▶ Stored data:
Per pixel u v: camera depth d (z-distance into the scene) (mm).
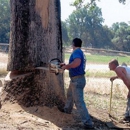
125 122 7590
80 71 6422
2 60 22641
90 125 6508
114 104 9727
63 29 91625
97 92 11828
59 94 7383
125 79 7531
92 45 93188
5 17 63906
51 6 7375
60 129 6250
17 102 7180
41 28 7277
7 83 7422
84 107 6469
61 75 7500
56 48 7473
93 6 15922
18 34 7285
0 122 6180
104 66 25562
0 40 63094
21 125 6145
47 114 6875
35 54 7258
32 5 7246
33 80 7250
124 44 88875
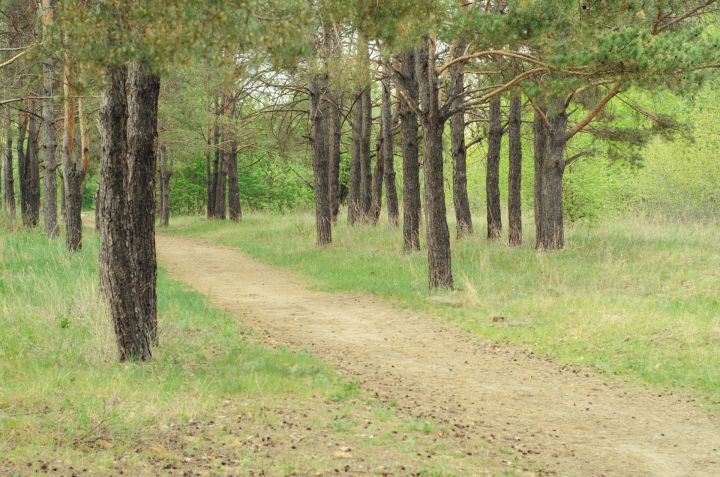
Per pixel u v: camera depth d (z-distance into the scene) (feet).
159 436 21.84
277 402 26.94
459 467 20.93
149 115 35.40
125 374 29.48
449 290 57.67
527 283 59.06
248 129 136.36
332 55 69.77
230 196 149.89
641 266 63.21
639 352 37.76
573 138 94.84
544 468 21.85
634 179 107.04
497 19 48.34
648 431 26.40
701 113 97.55
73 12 26.89
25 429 21.40
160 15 26.43
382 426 24.80
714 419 27.91
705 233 76.48
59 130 107.24
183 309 48.57
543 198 74.64
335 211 112.78
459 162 87.81
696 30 48.14
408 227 77.05
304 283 68.80
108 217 33.04
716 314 44.68
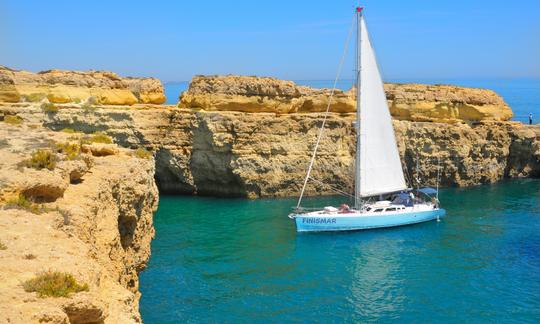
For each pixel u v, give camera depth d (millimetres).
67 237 13484
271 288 30516
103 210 18078
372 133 47812
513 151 68688
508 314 26781
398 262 35688
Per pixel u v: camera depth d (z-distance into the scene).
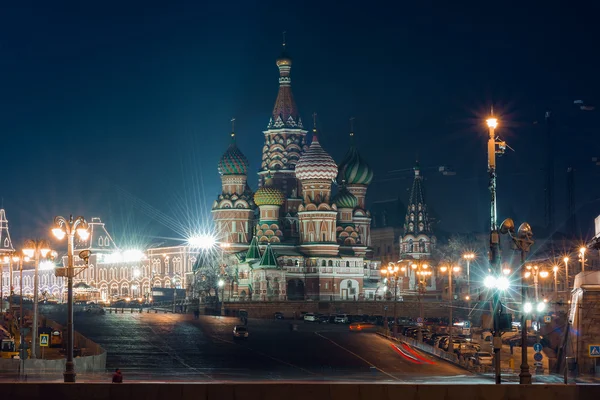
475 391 55.47
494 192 68.62
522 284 64.88
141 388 55.28
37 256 96.88
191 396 55.28
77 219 68.56
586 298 95.19
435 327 164.38
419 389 55.19
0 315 154.25
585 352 94.62
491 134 68.56
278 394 55.06
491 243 68.56
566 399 55.94
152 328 157.12
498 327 65.88
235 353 124.62
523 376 61.03
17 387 55.34
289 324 176.62
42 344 89.94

▶ The problem:
Transcribe all of the data above verbatim but omit every picture.

▶ Solved problem:
Per pixel u v: camera depth d (z-distance into the scene) (mm).
125 122 7590
80 71 6422
2 60 22641
90 125 6508
114 104 9727
63 29 91625
97 92 11828
59 94 7383
125 79 7531
92 45 93188
5 17 63906
51 6 7375
60 129 6250
17 102 7180
41 28 7277
7 83 7422
84 107 6469
61 75 7500
56 48 7473
93 6 15922
18 34 7285
0 122 6180
104 66 25562
0 40 63094
21 125 6145
47 114 6875
35 54 7258
32 5 7246
33 80 7250
124 44 88875
Per pixel u v: camera depth d (z-distance into the scene) (feet).
159 436 21.84
277 402 26.94
459 467 20.93
149 115 35.40
125 374 29.48
449 290 57.67
527 283 59.06
248 129 136.36
332 55 69.77
230 196 149.89
641 266 63.21
639 352 37.76
573 138 94.84
544 468 21.85
634 179 107.04
497 19 48.34
648 431 26.40
701 113 97.55
73 12 26.89
25 429 21.40
160 15 26.43
382 426 24.80
714 419 27.91
705 233 76.48
59 130 107.24
183 309 48.57
543 198 74.64
335 211 112.78
459 162 87.81
696 30 48.14
408 227 77.05
304 283 68.80
108 217 33.04
716 314 44.68
For each pixel u v, give camera depth d (millimetres).
67 237 13484
271 288 30516
103 210 18078
372 133 47812
513 151 68688
508 314 26781
398 262 35688
Per pixel u v: camera depth d (z-distance into the scene).
475 391 55.47
494 192 68.62
522 284 64.88
141 388 55.28
37 256 96.88
191 396 55.28
77 219 68.56
586 298 95.19
435 327 164.38
419 389 55.19
0 315 154.25
585 352 94.62
491 134 68.56
278 394 55.06
491 243 68.56
566 399 55.94
152 328 157.12
498 327 65.88
235 353 124.62
523 376 61.03
17 387 55.34
289 324 176.62
42 344 89.94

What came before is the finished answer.